当寺の桜は西行法師植ゑ給ひ、つねに愛したまふとぞ。これをみると、絵にあるのが西行法師ゆかりの桜樹であることがわかります。つまり、西行桜と呼ばれる桜なのです。雙林寺の南、西行堂のかたわらに植えられています。
西行は桜を愛でたことで知られますが、晩年の作品に次のような和歌があります。
願わくは花の下にて春死なん そのきさらぎの望月の頃もしも願いがかなうならば、桜花が咲く春に死にたい。その思いが通じたのか、西行が亡くなったのは、如月の望月の頃、1日の誤差はありますが2月16日です。

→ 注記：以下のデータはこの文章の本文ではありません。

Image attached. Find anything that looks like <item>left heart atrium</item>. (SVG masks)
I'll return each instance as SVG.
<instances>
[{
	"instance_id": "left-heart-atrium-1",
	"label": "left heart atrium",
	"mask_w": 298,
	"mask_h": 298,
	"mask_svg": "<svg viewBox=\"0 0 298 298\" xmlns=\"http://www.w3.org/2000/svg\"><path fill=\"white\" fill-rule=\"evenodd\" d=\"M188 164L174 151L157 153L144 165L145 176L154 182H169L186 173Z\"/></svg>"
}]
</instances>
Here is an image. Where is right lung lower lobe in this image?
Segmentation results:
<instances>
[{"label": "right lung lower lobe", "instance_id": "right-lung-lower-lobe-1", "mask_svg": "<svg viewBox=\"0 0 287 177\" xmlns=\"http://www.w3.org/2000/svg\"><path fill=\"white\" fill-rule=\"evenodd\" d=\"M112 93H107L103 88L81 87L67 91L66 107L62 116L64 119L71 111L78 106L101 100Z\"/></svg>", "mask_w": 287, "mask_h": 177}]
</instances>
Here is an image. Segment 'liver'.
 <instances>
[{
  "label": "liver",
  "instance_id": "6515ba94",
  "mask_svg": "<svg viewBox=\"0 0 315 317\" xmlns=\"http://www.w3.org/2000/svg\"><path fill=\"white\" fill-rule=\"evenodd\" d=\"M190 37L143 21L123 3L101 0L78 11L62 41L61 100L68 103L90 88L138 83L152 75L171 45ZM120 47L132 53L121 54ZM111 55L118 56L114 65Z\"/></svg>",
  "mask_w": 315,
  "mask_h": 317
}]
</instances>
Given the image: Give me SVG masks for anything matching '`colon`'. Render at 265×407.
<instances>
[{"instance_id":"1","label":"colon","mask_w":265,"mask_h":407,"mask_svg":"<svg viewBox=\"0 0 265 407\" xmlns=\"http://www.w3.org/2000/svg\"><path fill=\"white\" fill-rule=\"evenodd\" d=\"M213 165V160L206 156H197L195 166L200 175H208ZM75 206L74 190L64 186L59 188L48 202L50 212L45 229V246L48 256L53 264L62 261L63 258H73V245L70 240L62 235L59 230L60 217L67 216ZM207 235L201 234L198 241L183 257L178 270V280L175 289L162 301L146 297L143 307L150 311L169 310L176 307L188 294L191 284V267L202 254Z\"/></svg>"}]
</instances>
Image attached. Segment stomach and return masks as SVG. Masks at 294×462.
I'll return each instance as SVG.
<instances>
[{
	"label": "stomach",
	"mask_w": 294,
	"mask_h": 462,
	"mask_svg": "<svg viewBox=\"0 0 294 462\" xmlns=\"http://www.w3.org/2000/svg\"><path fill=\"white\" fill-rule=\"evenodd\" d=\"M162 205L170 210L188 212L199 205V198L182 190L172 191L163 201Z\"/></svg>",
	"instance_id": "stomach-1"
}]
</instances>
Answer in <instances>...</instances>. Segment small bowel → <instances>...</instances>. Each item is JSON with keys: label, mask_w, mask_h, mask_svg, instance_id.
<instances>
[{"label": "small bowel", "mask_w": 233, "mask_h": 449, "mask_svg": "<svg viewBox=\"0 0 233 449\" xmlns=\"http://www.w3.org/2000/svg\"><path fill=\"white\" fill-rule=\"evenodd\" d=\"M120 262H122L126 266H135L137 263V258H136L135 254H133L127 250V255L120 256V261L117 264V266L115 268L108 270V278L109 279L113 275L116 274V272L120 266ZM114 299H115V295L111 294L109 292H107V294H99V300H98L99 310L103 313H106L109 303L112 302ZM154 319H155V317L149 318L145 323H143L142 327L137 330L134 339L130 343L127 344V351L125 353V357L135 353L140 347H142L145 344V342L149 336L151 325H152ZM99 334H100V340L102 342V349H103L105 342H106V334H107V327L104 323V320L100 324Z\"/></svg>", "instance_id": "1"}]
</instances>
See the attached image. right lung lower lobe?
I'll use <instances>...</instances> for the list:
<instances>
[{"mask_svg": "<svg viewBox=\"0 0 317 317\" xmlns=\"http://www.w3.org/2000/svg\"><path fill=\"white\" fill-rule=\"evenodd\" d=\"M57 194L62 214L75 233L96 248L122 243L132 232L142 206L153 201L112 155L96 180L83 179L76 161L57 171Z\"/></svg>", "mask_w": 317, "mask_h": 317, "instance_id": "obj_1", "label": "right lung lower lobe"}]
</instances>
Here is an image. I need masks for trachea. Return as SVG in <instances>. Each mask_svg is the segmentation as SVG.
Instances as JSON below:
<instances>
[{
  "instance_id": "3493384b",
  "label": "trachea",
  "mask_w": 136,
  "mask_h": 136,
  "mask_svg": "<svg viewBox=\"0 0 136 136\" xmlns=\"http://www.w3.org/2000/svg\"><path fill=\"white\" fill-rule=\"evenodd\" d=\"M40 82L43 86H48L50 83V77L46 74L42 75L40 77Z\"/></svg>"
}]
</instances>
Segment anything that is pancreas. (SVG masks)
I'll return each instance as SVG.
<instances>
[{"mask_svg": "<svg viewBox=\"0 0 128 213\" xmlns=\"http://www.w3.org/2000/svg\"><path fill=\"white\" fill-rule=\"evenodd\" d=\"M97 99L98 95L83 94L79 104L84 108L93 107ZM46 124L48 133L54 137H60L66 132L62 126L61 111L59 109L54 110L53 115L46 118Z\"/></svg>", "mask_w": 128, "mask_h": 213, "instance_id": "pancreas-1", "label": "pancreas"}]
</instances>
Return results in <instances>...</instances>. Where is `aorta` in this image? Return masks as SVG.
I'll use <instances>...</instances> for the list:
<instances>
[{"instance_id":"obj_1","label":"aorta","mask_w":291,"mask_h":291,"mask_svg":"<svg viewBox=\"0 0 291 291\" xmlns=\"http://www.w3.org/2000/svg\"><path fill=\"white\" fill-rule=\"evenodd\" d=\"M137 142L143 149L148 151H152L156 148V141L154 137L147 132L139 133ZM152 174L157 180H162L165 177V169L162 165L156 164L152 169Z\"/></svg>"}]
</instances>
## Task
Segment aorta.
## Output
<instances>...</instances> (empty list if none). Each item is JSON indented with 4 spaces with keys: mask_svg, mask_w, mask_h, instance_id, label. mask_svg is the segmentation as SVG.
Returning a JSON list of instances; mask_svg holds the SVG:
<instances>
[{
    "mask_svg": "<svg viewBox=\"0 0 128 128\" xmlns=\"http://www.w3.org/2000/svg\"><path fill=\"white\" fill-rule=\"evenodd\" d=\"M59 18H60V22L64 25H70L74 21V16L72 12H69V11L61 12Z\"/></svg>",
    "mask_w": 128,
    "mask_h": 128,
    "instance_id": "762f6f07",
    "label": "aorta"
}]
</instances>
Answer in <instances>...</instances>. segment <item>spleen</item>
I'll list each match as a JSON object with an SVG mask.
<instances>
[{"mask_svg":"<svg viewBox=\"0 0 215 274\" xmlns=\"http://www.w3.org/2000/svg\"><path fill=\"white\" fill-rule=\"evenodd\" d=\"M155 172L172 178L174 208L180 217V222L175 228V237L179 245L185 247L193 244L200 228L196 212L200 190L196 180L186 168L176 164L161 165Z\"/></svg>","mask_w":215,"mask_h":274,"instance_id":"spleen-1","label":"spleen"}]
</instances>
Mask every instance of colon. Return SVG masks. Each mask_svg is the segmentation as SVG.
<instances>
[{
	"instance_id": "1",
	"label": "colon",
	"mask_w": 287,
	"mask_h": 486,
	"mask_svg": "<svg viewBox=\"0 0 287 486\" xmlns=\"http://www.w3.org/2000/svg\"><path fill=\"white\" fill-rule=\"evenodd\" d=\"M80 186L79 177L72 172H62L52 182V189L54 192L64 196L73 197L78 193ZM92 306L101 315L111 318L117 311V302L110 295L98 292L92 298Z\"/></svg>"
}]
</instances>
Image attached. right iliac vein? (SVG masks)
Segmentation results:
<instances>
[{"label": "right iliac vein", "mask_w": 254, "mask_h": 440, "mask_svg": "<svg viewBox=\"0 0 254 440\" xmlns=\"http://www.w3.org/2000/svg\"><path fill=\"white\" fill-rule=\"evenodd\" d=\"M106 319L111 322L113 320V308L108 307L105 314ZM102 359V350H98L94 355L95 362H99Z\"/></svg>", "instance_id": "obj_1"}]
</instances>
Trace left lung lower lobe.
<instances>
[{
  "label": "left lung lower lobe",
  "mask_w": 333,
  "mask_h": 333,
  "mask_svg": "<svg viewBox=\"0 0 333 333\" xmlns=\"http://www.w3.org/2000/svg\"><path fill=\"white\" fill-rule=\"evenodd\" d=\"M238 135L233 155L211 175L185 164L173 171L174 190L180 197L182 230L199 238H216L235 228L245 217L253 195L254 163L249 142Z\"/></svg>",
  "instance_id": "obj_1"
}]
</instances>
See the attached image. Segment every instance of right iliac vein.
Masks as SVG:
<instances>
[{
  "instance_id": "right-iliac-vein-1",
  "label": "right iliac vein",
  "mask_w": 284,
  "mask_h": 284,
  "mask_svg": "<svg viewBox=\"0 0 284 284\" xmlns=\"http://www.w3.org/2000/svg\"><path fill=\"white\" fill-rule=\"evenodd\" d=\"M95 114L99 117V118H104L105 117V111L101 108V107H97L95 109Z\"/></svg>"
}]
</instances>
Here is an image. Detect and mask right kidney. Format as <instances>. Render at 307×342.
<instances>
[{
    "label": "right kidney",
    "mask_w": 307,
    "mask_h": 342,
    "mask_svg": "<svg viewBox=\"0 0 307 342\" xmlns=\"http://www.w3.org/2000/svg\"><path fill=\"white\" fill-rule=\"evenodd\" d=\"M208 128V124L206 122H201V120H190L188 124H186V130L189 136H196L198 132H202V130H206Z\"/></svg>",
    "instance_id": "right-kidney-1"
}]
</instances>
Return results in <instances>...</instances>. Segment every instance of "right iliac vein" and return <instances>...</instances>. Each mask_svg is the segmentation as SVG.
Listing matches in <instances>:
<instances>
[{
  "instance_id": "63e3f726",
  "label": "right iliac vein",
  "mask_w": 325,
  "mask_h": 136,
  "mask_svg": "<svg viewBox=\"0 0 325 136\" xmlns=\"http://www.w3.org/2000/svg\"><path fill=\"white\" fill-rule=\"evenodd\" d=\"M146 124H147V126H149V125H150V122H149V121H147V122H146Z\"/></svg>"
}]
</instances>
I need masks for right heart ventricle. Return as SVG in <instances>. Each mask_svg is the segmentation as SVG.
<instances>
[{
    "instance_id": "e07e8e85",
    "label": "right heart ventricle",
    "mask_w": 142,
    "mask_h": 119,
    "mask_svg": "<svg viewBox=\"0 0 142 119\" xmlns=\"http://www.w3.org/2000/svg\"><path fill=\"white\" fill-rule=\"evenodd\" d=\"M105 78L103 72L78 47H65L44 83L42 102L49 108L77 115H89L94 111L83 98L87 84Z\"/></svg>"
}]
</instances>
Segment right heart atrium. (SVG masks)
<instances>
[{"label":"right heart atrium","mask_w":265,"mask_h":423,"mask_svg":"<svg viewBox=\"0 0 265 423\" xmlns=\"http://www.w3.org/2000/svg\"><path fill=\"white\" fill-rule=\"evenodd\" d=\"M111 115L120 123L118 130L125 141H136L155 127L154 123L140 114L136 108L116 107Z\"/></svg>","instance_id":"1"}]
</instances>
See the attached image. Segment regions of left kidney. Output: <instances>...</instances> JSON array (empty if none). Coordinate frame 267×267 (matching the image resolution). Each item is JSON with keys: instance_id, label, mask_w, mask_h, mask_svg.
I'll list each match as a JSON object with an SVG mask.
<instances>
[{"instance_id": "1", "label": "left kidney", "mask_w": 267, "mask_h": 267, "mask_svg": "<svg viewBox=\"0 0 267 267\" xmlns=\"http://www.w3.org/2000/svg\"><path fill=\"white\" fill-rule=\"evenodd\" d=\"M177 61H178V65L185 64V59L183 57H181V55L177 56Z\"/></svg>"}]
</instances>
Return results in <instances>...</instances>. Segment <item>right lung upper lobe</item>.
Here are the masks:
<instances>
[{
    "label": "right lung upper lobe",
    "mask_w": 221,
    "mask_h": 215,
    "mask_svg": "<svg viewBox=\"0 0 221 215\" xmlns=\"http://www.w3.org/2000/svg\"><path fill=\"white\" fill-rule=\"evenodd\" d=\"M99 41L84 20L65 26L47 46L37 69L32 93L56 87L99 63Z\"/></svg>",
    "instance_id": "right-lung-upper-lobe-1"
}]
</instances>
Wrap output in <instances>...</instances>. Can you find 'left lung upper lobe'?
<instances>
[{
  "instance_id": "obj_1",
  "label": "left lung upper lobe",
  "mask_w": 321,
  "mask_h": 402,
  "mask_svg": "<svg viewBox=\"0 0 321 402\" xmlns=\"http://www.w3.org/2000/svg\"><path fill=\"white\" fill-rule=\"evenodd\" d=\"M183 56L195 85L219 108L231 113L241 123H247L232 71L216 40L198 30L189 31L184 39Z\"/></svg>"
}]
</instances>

絵は、西行桜を観ながら、西行よろしく詠歌に興じる人びとの姿が描かれています。
右側の床几は男性3人のグループ。彼らは桜の花よりも、別の花、美しい女性のほうが気にかかる様子。桜樹の下で短冊や色紙に記された和歌をみているのは、二本差の武士たちです。
左側、手前の床几は女性のグループ。振り袖の娘さんたちは、ドレス・アップして出かけるのです。後ろの床几では、女性が湯茶の仕度をしています。その横、剃髪の男性は、料理に一献さしながらの観桜。なかなかよい歌が詠めないとみえます。